Rewrite the data that follows, changing "catalogue / barcode" to "barcode" wherever it appears and leaving everything else as it is.

Task data
*-*-*
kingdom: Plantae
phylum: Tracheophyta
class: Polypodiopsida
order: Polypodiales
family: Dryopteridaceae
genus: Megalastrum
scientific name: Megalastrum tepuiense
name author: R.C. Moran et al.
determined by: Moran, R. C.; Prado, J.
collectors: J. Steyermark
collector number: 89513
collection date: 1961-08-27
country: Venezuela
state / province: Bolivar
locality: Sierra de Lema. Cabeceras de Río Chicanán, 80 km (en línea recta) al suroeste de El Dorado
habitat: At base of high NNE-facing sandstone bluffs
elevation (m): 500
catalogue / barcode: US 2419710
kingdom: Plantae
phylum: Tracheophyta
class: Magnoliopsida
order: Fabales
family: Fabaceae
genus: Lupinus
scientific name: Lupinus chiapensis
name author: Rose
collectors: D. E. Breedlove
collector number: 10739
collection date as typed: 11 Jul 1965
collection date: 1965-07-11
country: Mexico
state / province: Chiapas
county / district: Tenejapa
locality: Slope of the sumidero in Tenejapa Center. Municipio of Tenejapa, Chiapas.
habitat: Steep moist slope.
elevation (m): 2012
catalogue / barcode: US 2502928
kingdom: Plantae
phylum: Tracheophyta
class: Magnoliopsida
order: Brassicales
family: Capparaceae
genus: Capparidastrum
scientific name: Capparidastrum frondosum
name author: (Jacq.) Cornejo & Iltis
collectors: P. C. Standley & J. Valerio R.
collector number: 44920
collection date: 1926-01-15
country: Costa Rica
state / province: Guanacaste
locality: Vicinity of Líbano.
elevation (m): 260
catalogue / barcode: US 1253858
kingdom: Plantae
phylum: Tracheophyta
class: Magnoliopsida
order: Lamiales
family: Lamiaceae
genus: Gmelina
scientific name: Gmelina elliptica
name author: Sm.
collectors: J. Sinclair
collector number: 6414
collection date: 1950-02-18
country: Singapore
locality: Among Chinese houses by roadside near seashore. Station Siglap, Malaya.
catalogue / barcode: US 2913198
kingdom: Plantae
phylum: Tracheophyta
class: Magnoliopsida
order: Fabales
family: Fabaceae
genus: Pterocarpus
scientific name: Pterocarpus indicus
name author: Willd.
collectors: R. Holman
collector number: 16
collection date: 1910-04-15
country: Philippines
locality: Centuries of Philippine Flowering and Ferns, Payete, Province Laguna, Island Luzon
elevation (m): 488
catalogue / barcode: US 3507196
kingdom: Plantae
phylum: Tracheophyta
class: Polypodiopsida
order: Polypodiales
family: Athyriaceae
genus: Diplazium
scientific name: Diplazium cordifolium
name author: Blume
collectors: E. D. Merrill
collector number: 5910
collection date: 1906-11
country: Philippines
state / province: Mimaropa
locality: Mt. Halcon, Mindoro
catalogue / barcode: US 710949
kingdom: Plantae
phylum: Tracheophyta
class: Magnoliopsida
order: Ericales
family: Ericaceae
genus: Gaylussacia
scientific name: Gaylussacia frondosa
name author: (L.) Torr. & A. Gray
*-*-*
Expected answer
kingdom: Plantae
phylum: Tracheophyta
class: Polypodiopsida
order: Polypodiales
family: Dryopteridaceae
genus: Megalastrum
scientific name: Megalastrum tepuiense
name author: R.C. Moran et al.
determined by: Moran, R. C.; Prado, J.
collectors: J. Steyermark
collector number: 89513
collection date: 1961-08-27
country: Venezuela
state / province: Bolivar
locality: Sierra de Lema. Cabeceras de Río Chicanán, 80 km (en línea recta) al suroeste de El Dorado
habitat: At base of high NNE-facing sandstone bluffs
elevation (m): 500
barcode: US 2419710
kingdom: Plantae
phylum: Tracheophyta
class: Magnoliopsida
order: Fabales
family: Fabaceae
genus: Lupinus
scientific name: Lupinus chiapensis
name author: Rose
collectors: D. E. Breedlove
collector number: 10739
collection date as typed: 11 Jul 1965
collection date: 1965-07-11
country: Mexico
state / province: Chiapas
county / district: Tenejapa
locality: Slope of the sumidero in Tenejapa Center. Municipio of Tenejapa, Chiapas.
habitat: Steep moist slope.
elevation (m): 2012
barcode: US 2502928
kingdom: Plantae
phylum: Tracheophyta
class: Magnoliopsida
order: Brassicales
family: Capparaceae
genus: Capparidastrum
scientific name: Capparidastrum frondosum
name author: (Jacq.) Cornejo & Iltis
collectors: P. C. Standley & J. Valerio R.
collector number: 44920
collection date: 1926-01-15
country: Costa Rica
state / province: Guanacaste
locality: Vicinity of Líbano.
elevation (m): 260
barcode: US 1253858
kingdom: Plantae
phylum: Tracheophyta
class: Magnoliopsida
order: Lamiales
family: Lamiaceae
genus: Gmelina
scientific name: Gmelina elliptica
name author: Sm.
collectors: J. Sinclair
collector number: 6414
collection date: 1950-02-18
country: Singapore
locality: Among Chinese houses by roadside near seashore. Station Siglap, Malaya.
barcode: US 2913198
kingdom: Plantae
phylum: Tracheophyta
class: Magnoliopsida
order: Fabales
family: Fabaceae
genus: Pterocarpus
scientific name: Pterocarpus indicus
name author: Willd.
collectors: R. Holman
collector number: 16
collection date: 1910-04-15
country: Philippines
locality: Centuries of Philippine Flowering and Ferns, Payete, Province Laguna, Island Luzon
elevation (m): 488
barcode: US 3507196
kingdom: Plantae
phylum: Tracheophyta
class: Polypodiopsida
order: Polypodiales
family: Athyriaceae
genus: Diplazium
scientific name: Diplazium cordifolium
name author: Blume
collectors: E. D. Merrill
collector number: 5910
collection date: 1906-11
country: Philippines
state / province: Mimaropa
locality: Mt. Halcon, Mindoro
barcode: US 710949
kingdom: Plantae
phylum: Tracheophyta
class: Magnoliopsida
order: Ericales
family: Ericaceae
genus: Gaylussacia
scientific name: Gaylussacia frondosa
name author: (L.) Torr. & A. Gray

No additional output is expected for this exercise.